Startup idea: Swear words API

27.02.2022

How to (maybe - prove it yourself) make money off corporate family-friendliness.

My Facebook feed consists of only two things: job postings and ads. Today piece isn’t about career, so it’s easy to guess they made me click on that nice, personalizable, Swiss-made watch.

After giving my timepiece a unique graphic design (try it yourself - much fun!), a final touch was to put some custom text to be engraved on the watch. First word out of my mind?

kurwa

No good! This most sophisticated profanity was rejected by the online creator. Quick substitution with Greek Small Letter Alpha, hovewer, was enough to defeat the validation. Almost the same looking, definitely equal sounding, still vulgar - kurwα was my not-even-script-kiddie-level workaround.

Apparently, the check for inappropriate language is based on a rather big regex of known bad words. You’ll get an idea from the below picture:

I’m really proud of the Polish ones taking up a significant part of the whole! Further diving into the list is as educational as entertaining:

“Mamma knullare” - based on a quick search I have no idea what it is or why it would be considered offensive. Maybe it’s some deep web stuff? Too afraid to look up. Edit: it’s probably just Swedish.
“shit|shiit|shiiit|shiiiit” - okay, so 5+ “i”s can do!
“Va te faire enculer” - 100% valid entry, but at the same time much longer than the 12-character limit imposed on the input. So, why it’s even there - to show off the beauty of the French language?
It’s adorable how all German curses (from “Arsch” to “Zicke”) are orthographically capitalized.
On top of that, we can find “zalando” - nice!

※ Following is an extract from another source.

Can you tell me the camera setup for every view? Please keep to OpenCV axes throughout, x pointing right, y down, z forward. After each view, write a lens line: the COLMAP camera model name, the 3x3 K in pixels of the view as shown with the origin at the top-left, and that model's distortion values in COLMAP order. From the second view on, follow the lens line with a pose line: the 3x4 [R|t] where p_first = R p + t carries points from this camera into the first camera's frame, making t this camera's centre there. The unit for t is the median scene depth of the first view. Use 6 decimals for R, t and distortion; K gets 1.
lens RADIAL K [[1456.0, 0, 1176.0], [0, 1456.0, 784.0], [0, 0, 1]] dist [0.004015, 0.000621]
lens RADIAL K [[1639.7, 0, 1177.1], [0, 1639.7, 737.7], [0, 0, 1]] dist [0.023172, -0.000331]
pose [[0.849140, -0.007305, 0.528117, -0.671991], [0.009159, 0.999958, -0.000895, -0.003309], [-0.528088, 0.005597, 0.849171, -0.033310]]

Imagine how ridiculous it must have been to propose, discuss and implement this validation. “Why is Mike not at the computer?” “He’s off to library, in search of Bulgarian obscenities” “Well, tell him later I created a new Jira ticket - add »buttpirate« to the list”. I haven’t mentioned testing, because it clearly wasn’t checked by someone aware of Zero Width Space or the fact there are several characters looking just like like “o”.

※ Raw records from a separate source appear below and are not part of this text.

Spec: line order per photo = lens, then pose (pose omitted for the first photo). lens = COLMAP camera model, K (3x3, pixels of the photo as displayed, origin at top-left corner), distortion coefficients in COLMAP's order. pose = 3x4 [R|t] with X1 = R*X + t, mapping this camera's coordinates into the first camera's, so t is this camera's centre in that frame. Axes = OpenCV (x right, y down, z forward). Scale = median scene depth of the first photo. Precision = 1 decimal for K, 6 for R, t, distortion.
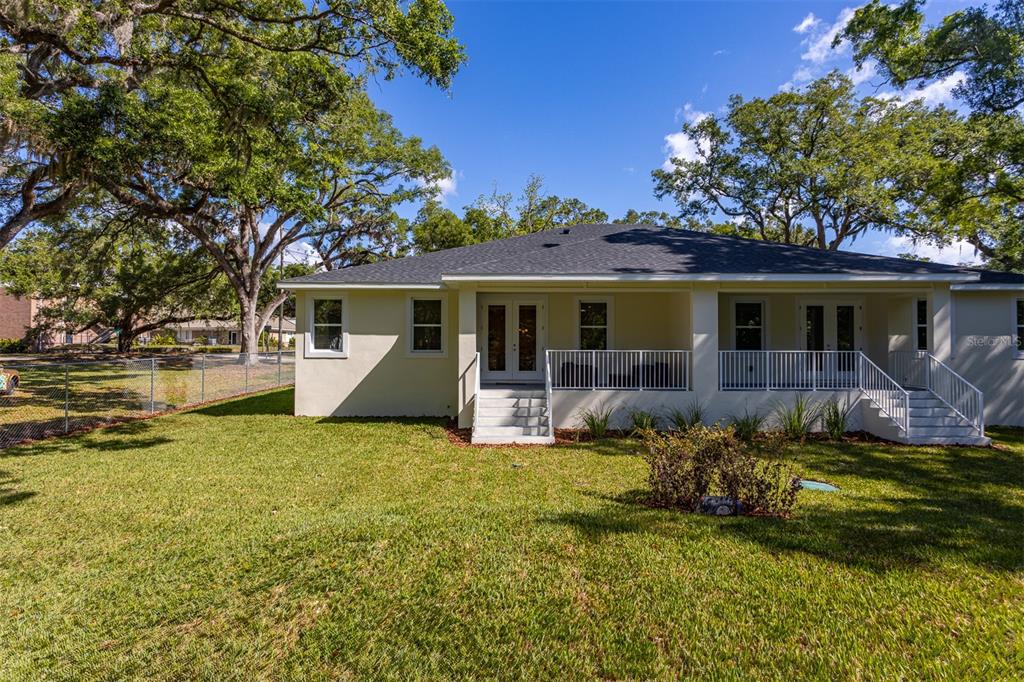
lens RADIAL K [[546.2, 0, 512.0], [0, 546.2, 341.0], [0, 0, 1]] dist [-0.003506, 0.001126]
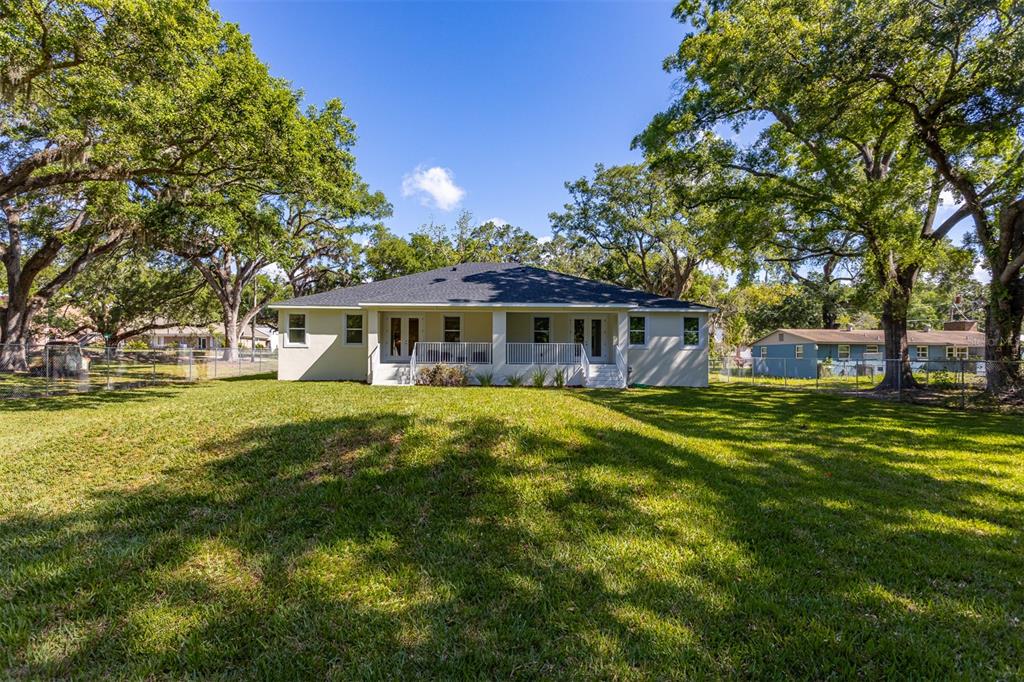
lens RADIAL K [[538.1, 0, 502.0], [0, 538.1, 350.4], [0, 0, 1]] dist [-0.004474, 0.001171]
pose [[0.998722, 0.003215, 0.050447, 0.092182], [-0.003266, 0.999994, 0.000947, 0.014379], [-0.050444, -0.001110, 0.998726, -0.299224]]
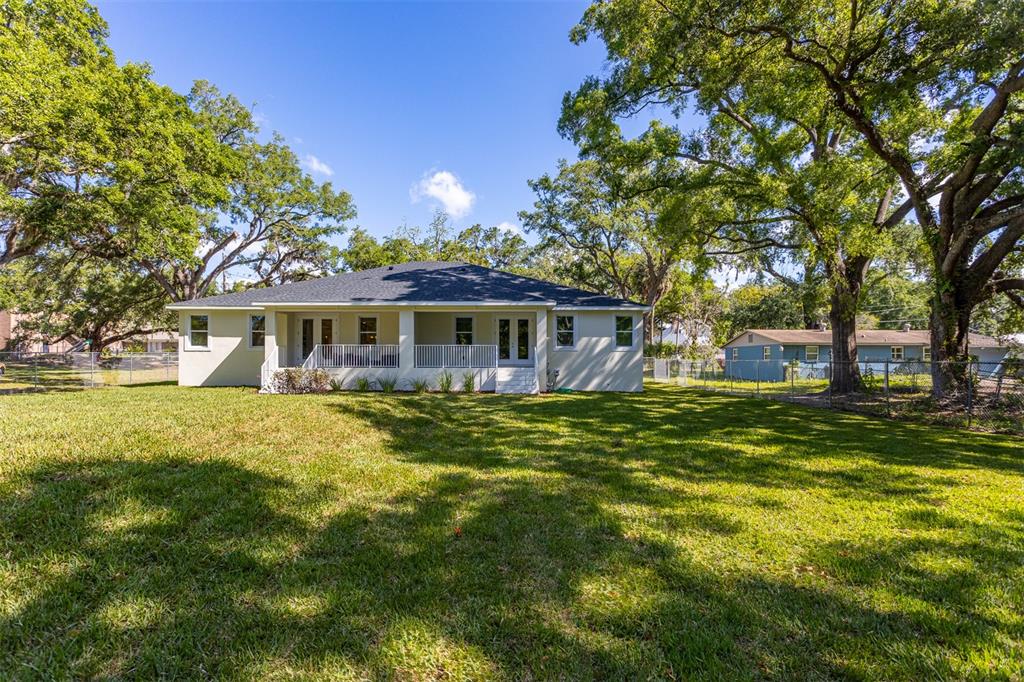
lens RADIAL K [[529.2, 0, 505.5], [0, 529.2, 356.2], [0, 0, 1]] dist [0.000600, 0.000749]
pose [[0.999566, -0.001868, 0.029384, 0.213481], [0.001734, 0.999988, 0.004573, 0.016213], [-0.029392, -0.004520, 0.999558, -0.246396]]
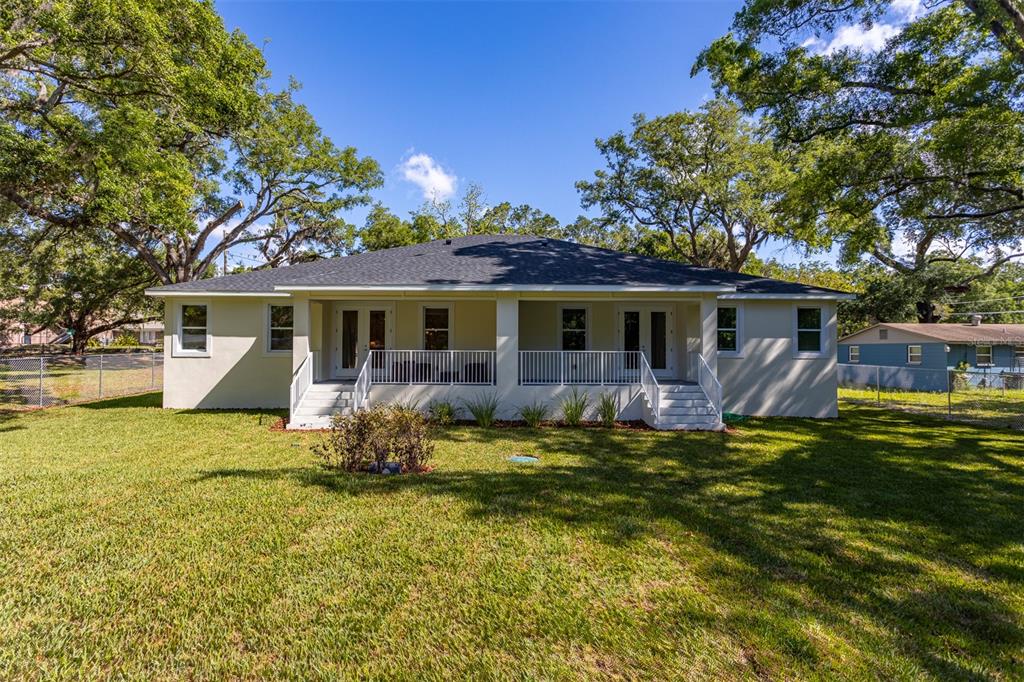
lens RADIAL K [[541.0, 0, 504.5], [0, 541.0, 339.1], [0, 0, 1]] dist [-0.000791, 0.000243]
pose [[0.999739, 0.001741, 0.022801, 0.110079], [-0.001611, 0.999982, -0.005731, -0.000208], [-0.022810, 0.005693, 0.999724, -0.051212]]
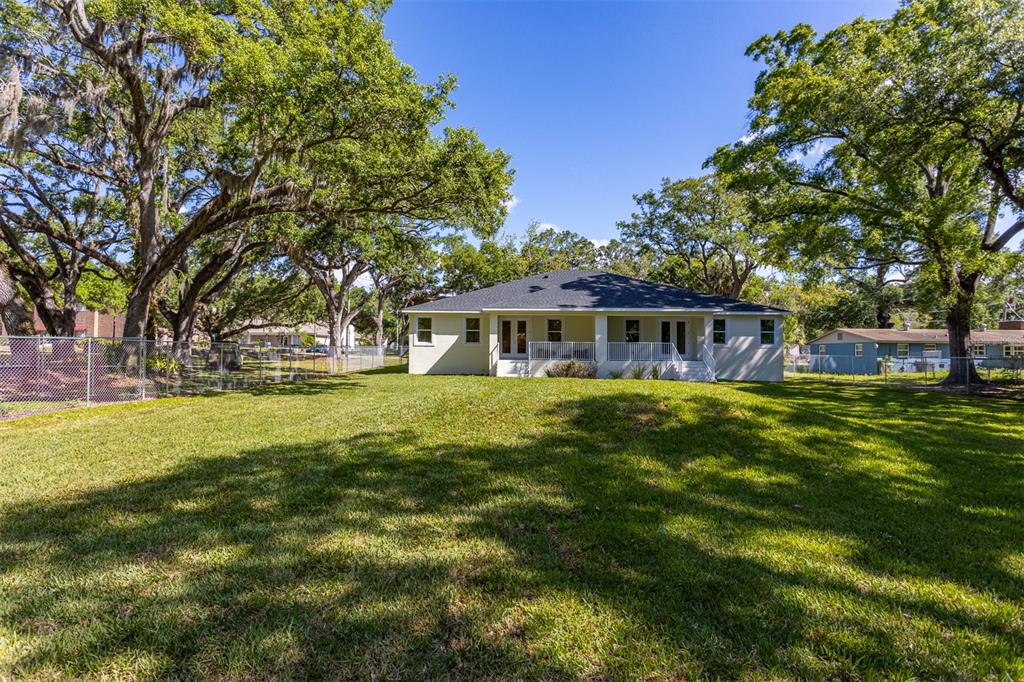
lens RADIAL K [[515.3, 0, 511.7], [0, 515.3, 338.5], [0, 0, 1]] dist [-0.003259, 0.000799]
pose [[0.999929, 0.003921, -0.011215, 0.005450], [-0.004104, 0.999858, -0.016347, 0.012949], [0.011150, 0.016392, 0.999803, -0.372673]]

It’s not how you’re supposed to handle censorship in 2022! The downsides of the current approach are:

Waste of resources and trust. The website saves about 15 kB of assorted “fucks” into sessionStorage of every single user, just in case some weirdo wishes to wear internationalized “penis” on their wrist instead of, I don’t know, “Michael”.
The language is evolving. “Hitler” is banned, but “Putin” isn’t (at the time of writing), while it should be for a good few days now. By offloading such checks to external service, the company would be able to accomodate faster and focus on their core business (delivering watches).
SaaS is simply the best!

The above case led me to thinking, maybe there’s a market for online service that could be described as “Swear words API”. Customization is hot in e-commerce, but it must be kept polite - no company wants to allow designs/wording that would undermine their brand.

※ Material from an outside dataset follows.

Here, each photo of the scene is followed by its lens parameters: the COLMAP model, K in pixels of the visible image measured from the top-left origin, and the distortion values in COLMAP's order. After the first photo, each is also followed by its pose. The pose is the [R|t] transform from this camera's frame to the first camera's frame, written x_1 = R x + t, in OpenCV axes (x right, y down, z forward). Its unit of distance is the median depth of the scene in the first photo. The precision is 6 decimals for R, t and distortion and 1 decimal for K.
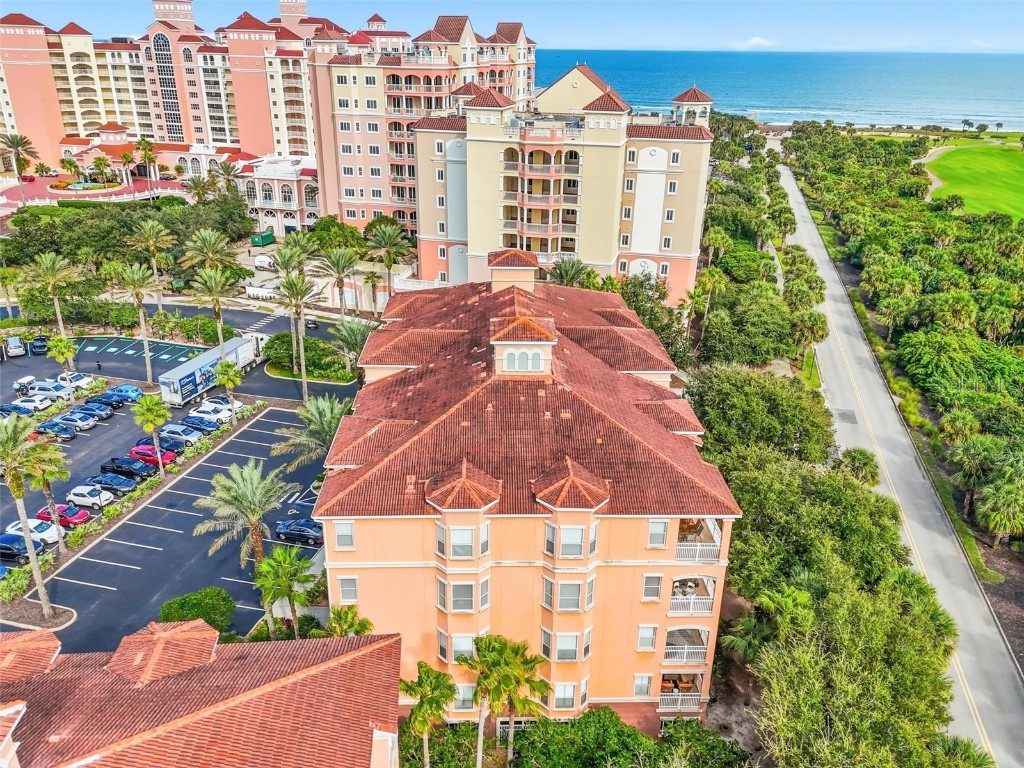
lens RADIAL K [[788.5, 0, 519.9], [0, 788.5, 382.9], [0, 0, 1]] dist [0.059997, -0.050721]
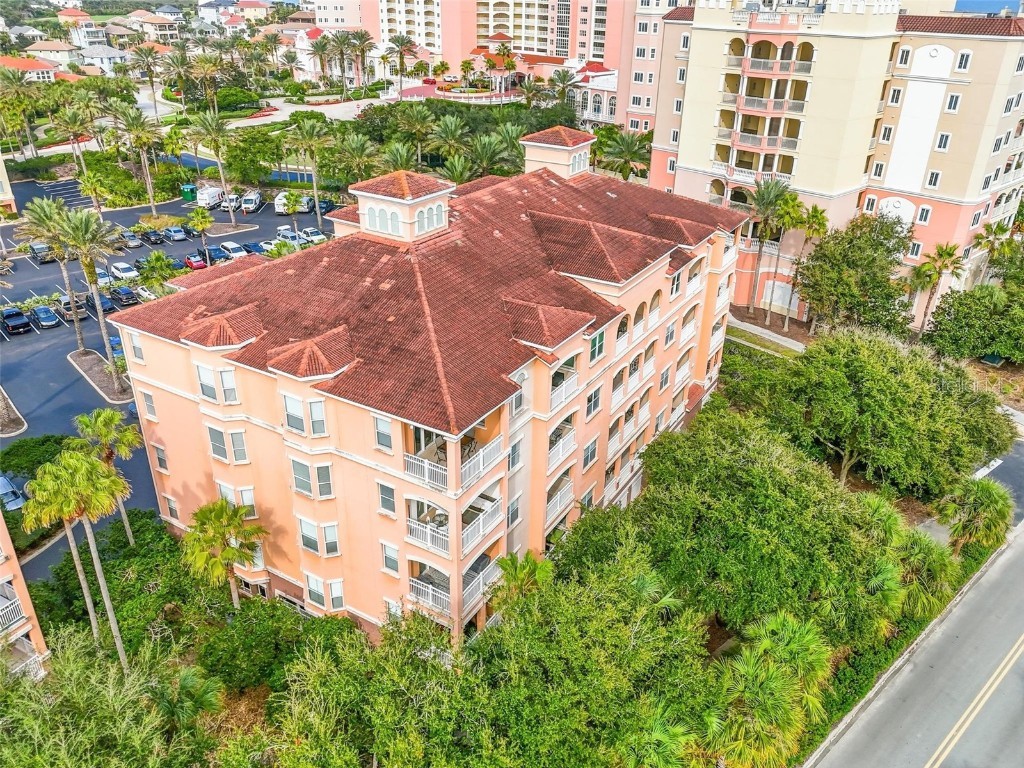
lens RADIAL K [[788.5, 0, 511.9], [0, 788.5, 383.3], [0, 0, 1]] dist [0.059997, -0.050721]
pose [[0.837268, 0.244264, -0.489200, 0.277391], [-0.212892, 0.969701, 0.119819, 0.005335], [0.503646, 0.003826, 0.863902, 0.147797]]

I’m giving away the idea for free, along with the following API draft, simply because I don’t know how to implement it. My best guess is: render whatever the client sent, and let some low-paid human native speaker decide whether it’s offensive. Rather unacceptable response time.

paths:
  /rate:
    get:
      produces:
      - "application/json"
      parameters:
      - in: "query"
        name: "term"
        type: "string"
        required: true
      responses:
        "200":
          description: "OK"
          schema:
            type: "object"
            properties:
              score:
                description: "Severity of the term, on a scale from 0 (safe) to 1 (definitely a swear)."
                type: "number"
                minimum: 0
                maximum: 1
              isOriginalStopWord:
                description: "Whether the term comes from the lame, pre-API regex."
                type: "boolean"

In the end, I didn’t buy. If you stumbled upon this article and got rich by turning this post into working solution, please consider ordering me that watch. The decoration isn’t going to be as important as the inscription, and my word of choice is “SODOMIZER”. Thanks!